Overcoming those challenges to advance value-based care requires a focus on science combined with innovative automation that manages all routine and genetic laboratory testing with minimal abrasion.

Laboratory benefit management

While clinicians need education and transparency about what a panel includes, health plans must also prioritize the proper use of laboratory tests. Laboratory benefits management has traditionally focused on eliminating waste and abuse of laboratory tests, helping to navigate the increasing complexities of genetic testing, and helping health plans reduce the cost of the standalone network unit. While this has proven value, it really ends with adjudication of the lab claim and delivery of the result to the physician.

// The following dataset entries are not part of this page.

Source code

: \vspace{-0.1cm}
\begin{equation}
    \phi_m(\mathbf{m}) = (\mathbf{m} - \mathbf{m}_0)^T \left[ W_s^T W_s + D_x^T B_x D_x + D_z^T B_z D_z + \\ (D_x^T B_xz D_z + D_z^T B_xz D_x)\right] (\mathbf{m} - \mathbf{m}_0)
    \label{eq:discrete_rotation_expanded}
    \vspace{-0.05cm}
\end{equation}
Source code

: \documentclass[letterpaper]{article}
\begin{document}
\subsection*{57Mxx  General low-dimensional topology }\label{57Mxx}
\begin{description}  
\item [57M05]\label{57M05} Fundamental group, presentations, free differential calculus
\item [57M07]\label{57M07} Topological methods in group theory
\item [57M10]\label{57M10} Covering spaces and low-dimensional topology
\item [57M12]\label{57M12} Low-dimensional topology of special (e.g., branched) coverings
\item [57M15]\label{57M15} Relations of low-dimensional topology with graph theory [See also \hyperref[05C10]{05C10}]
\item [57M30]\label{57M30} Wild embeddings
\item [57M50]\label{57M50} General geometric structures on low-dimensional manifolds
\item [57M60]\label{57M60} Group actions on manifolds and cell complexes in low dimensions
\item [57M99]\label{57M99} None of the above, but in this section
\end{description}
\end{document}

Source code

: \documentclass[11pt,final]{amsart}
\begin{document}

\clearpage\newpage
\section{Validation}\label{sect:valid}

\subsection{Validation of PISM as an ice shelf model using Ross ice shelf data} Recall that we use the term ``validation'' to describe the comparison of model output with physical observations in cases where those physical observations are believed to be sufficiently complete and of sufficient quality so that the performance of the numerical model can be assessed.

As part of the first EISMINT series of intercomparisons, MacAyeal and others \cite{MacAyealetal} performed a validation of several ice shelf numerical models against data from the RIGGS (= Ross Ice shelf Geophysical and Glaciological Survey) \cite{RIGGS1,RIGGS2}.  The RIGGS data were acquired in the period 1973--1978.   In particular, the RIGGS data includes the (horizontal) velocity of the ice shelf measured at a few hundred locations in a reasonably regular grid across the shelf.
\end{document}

With sound science at the core, payment integrity programs that include laboratory benefits management can flag non-adherent testing, both from panel fill and inappropriate genetic testing orders before a test is performed. Digitized lab results and an analysis engine provide lab insights into the right test, the right data, the right intelligence, and the right care. This laboratory testing innovation will help transform the way quality care is delivered to individuals and populations, while helping health plans, providers and patients save time, uncertainty and risk.

We shouldn’t have to choose between achieving quality clinical results or proven cost savings. Eliminating panel filler brings us closer to performing and paying for only the lab tests that truly impact patient care.